Soal yang Dijawab:
1/ Menurut kutipan tentang paham Jabariyah, kaum apa yang menjadi pewaris ajaran Qadariyah dan Jahmiyah?
2/ Tuliskan kembali bagian kutipan tentang paham Jabariyah antara "Paham Jabariyah dinisbatkan" dan "kedua pemahaman tersebut.", termasuk kedua batas itu.

Kutipan Teks:
——————

Paham Jabariyah dinisbatkan kepada Jahm bin Shafwan karena itu kaum Jabariyah disebut sebagai kaum Jahmiyah, Namun pendapat lain mengatakan bahwa orang yang pertama mempelopori paham jabariyah adalah Al-Ja'ad bin Dirham, dia juga disebut sebagai orang yang pertama kali menyatakan bahwa Al-Quran itu makhluq dan meniadakan sifat-sifat Allah. Disamping itu kaum Jahmiyah juga mengingkari adanya ru'ya (melihat Allah dengan mata kepala di akhirat). Meskipun kaum Qadariyah dan Jahmiyah sudah musnah namun ajarannya masih tetap dilestarikan. Karena kaum Mu'tazilah menjadi pewaris kedua pemahaman tersebut.

——————

Bahan Sumber:
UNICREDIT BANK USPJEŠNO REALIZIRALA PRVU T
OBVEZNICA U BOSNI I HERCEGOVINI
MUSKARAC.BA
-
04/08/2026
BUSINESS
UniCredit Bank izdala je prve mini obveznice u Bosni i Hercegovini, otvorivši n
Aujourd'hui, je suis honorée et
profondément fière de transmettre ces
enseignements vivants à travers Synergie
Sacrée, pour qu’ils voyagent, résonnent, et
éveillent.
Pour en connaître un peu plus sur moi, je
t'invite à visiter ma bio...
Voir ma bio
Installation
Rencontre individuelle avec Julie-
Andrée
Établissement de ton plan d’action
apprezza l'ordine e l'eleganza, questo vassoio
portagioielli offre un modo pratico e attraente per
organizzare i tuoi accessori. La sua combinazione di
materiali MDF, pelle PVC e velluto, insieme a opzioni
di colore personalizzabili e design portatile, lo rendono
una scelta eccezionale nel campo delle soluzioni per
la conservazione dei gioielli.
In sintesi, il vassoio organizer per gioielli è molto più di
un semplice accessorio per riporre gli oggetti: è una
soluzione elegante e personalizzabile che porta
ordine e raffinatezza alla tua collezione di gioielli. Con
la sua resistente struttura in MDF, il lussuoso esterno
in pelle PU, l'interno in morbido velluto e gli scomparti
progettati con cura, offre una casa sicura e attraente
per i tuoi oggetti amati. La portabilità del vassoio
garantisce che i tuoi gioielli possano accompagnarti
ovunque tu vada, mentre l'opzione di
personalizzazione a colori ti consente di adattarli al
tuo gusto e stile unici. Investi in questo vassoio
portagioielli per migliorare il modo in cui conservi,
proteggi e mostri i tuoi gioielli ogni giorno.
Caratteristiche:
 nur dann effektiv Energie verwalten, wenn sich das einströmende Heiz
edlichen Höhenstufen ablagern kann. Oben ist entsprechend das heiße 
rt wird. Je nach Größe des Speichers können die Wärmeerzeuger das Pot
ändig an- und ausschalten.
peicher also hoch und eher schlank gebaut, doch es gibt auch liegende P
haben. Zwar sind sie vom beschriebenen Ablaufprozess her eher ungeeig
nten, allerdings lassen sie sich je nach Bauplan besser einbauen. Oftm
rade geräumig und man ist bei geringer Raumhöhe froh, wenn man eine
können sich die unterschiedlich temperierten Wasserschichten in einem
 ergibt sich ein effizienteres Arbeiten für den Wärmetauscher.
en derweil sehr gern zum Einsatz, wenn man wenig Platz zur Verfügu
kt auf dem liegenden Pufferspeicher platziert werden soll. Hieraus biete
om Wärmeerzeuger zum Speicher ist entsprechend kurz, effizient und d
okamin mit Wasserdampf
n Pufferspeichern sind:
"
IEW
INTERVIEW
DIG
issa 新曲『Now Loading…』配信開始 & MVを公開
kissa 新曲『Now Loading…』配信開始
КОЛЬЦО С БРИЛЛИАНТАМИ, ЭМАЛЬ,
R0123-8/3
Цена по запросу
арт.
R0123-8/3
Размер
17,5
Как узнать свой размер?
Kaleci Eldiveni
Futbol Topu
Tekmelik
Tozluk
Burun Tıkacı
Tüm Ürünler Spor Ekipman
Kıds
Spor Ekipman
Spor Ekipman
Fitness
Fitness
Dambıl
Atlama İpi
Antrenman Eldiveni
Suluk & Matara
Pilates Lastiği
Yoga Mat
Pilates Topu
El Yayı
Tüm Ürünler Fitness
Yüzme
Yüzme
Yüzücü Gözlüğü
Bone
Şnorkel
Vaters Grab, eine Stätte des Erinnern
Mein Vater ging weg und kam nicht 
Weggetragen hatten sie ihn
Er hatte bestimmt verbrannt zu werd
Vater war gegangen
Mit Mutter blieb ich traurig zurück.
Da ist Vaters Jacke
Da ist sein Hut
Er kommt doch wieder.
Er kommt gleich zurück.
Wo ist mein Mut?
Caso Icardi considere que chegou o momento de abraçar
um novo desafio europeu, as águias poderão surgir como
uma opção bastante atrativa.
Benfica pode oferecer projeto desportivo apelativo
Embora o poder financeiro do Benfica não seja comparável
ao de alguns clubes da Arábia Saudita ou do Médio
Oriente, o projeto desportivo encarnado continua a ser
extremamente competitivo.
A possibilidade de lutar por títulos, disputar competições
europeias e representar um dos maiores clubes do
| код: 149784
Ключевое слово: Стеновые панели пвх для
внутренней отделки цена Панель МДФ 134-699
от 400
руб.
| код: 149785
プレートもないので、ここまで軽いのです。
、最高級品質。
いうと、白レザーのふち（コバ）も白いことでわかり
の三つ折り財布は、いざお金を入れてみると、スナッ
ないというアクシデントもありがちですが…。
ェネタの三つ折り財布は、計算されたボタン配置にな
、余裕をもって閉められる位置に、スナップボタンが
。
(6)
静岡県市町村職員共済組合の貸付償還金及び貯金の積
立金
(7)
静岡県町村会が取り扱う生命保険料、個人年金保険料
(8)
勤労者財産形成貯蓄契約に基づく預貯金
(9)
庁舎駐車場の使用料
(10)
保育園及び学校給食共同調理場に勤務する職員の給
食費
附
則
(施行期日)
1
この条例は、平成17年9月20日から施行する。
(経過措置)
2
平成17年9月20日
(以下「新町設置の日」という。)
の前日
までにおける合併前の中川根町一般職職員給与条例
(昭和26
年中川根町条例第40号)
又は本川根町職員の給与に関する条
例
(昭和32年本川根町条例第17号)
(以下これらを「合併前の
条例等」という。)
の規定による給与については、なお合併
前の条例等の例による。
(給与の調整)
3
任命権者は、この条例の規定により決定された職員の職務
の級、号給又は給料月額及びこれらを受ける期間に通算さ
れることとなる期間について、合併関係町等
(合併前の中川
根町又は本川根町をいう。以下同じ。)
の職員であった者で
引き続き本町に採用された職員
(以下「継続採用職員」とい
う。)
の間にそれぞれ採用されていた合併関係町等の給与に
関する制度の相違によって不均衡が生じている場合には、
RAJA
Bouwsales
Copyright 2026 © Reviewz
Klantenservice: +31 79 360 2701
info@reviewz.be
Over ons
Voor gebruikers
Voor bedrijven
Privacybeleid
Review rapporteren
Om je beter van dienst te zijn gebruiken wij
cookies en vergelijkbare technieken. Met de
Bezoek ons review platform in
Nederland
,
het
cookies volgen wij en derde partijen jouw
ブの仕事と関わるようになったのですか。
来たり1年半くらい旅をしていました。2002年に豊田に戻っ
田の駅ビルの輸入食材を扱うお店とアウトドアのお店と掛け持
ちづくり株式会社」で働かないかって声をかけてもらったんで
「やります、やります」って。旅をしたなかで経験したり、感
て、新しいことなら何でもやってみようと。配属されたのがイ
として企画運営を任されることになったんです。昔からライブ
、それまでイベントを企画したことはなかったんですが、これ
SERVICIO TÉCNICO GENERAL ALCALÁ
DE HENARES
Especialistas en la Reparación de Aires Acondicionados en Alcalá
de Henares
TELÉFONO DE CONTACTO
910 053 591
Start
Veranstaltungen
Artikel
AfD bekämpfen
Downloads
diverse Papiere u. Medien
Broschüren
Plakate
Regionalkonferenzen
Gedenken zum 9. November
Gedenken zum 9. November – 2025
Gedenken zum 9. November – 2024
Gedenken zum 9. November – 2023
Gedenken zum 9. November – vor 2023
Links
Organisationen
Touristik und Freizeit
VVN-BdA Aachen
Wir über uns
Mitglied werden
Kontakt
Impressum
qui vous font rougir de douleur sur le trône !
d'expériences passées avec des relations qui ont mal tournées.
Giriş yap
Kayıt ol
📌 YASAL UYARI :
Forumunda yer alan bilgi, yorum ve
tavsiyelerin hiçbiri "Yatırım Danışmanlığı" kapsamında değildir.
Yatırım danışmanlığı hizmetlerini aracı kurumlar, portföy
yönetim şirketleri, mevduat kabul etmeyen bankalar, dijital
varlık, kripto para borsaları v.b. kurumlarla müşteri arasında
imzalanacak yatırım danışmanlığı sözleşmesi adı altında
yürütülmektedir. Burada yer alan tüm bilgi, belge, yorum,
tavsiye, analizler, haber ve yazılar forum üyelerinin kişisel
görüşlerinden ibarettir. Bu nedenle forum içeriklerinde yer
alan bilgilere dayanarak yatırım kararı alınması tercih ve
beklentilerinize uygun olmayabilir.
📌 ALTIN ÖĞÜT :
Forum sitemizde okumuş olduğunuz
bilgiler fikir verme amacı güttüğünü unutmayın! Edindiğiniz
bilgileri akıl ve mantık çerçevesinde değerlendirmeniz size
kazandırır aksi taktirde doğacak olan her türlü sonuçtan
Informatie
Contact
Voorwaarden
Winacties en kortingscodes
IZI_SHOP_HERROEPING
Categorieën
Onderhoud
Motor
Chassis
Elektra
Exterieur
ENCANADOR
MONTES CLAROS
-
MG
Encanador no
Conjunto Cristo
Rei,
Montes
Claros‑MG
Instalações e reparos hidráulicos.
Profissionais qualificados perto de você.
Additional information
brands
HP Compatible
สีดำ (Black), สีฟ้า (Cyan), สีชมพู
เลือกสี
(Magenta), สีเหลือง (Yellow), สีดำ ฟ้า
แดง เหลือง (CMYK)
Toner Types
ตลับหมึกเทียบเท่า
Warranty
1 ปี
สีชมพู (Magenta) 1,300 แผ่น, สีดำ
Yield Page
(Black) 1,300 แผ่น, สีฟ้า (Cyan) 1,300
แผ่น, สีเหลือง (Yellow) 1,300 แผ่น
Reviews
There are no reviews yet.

——————

Jawaban Tiap Soal:
1/ Kaum Mu'tazilah.

2/
Paham Jabariyah dinisbatkan kepada Jahm bin Shafwan karena itu kaum Jabariyah disebut sebagai kaum Jahmiyah, Namun pendapat lain mengatakan bahwa orang yang pertama mempelopori paham jabariyah adalah Al-Ja'ad bin Dirham, dia juga disebut sebagai orang yang pertama kali menyatakan bahwa Al-Quran itu makhluq dan meniadakan sifat-sifat Allah. Disamping itu kaum Jahmiyah juga mengingkari adanya ru'ya (melihat Allah dengan mata kepala di akhirat). Meskipun kaum Qadariyah dan Jahmiyah sudah musnah namun ajarannya masih tetap dilestarikan. Karena kaum Mu'tazilah menjadi pewaris kedua pemahaman tersebut.